# Exercise directions
Rewrite the data from the line containing "Aug-09: median 83.5, box" up to and including the line containing "Aug-15: median 71.5, box" as a Markdown table with two columns, Row and Data line. Give each line its own numbered row and leave out blank lines.

# Task inputs
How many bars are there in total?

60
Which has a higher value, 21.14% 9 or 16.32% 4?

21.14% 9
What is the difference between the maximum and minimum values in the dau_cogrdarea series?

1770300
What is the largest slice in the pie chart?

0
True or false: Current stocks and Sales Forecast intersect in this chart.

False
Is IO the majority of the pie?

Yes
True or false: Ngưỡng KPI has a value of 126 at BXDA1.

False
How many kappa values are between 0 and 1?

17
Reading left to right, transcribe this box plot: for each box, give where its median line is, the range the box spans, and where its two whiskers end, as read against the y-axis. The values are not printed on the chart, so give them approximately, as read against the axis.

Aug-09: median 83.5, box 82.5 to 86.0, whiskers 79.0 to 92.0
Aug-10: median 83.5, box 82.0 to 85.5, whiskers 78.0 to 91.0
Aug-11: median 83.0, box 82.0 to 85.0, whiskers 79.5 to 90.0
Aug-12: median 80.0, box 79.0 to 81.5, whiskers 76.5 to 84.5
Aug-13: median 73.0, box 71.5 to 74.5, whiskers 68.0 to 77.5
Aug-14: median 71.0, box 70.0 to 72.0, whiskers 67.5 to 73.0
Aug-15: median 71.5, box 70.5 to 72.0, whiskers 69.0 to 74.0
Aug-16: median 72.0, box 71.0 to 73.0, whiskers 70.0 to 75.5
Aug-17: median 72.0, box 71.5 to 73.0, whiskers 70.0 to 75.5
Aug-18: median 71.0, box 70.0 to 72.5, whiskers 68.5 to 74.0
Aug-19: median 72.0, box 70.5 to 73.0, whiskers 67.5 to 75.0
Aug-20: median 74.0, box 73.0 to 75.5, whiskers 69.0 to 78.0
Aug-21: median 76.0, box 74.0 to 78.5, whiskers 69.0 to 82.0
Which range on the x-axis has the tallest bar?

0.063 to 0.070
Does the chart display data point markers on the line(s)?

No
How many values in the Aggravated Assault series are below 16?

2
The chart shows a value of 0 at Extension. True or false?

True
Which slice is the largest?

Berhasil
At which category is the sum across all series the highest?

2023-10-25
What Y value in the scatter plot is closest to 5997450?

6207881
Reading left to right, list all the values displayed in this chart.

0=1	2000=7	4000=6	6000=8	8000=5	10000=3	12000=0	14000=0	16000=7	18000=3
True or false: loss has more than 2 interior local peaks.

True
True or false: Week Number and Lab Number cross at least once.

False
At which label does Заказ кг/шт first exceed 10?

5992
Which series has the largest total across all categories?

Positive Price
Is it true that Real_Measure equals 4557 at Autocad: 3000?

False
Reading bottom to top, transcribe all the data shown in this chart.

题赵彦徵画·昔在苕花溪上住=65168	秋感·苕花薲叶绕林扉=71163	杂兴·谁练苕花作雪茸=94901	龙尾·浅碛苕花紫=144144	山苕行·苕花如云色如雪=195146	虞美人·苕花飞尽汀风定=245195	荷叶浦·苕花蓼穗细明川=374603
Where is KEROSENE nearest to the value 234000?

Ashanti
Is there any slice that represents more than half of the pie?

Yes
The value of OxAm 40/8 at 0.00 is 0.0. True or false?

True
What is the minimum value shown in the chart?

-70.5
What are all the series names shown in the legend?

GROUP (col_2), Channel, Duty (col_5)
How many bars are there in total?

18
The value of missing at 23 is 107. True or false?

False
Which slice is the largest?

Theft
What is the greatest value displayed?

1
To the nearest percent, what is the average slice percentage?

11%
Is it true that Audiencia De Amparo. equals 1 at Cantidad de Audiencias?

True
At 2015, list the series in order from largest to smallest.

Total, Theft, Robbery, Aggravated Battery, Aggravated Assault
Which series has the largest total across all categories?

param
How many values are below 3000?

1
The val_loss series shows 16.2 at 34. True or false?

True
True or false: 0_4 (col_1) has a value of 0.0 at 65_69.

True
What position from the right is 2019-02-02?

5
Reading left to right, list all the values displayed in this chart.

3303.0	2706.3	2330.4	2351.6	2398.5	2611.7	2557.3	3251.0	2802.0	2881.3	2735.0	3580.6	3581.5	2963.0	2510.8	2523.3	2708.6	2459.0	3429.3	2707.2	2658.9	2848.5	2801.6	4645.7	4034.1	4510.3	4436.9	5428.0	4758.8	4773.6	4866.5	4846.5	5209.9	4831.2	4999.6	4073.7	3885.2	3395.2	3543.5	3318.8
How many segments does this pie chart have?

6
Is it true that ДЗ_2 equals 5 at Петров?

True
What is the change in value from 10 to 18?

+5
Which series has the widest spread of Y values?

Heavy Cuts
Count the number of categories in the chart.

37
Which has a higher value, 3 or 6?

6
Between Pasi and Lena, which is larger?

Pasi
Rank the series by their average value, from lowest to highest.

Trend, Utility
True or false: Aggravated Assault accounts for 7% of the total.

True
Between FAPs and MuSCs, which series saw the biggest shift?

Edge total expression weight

# Reply to the exercise
| Row | Data line |
|---|---|
| 1 | Aug-09: median 83.5, box 82.5 to 86.0, whiskers 79.0 to 92.0 |
| 2 | Aug-10: median 83.5, box 82.0 to 85.5, whiskers 78.0 to 91.0 |
| 3 | Aug-11: median 83.0, box 82.0 to 85.0, whiskers 79.5 to 90.0 |
| 4 | Aug-12: median 80.0, box 79.0 to 81.5, whiskers 76.5 to 84.5 |
| 5 | Aug-13: median 73.0, box 71.5 to 74.5, whiskers 68.0 to 77.5 |
| 6 | Aug-14: median 71.0, box 70.0 to 72.0, whiskers 67.5 to 73.0 |
| 7 | Aug-15: median 71.5, box 70.5 to 72.0, whiskers 69.0 to 74.0 |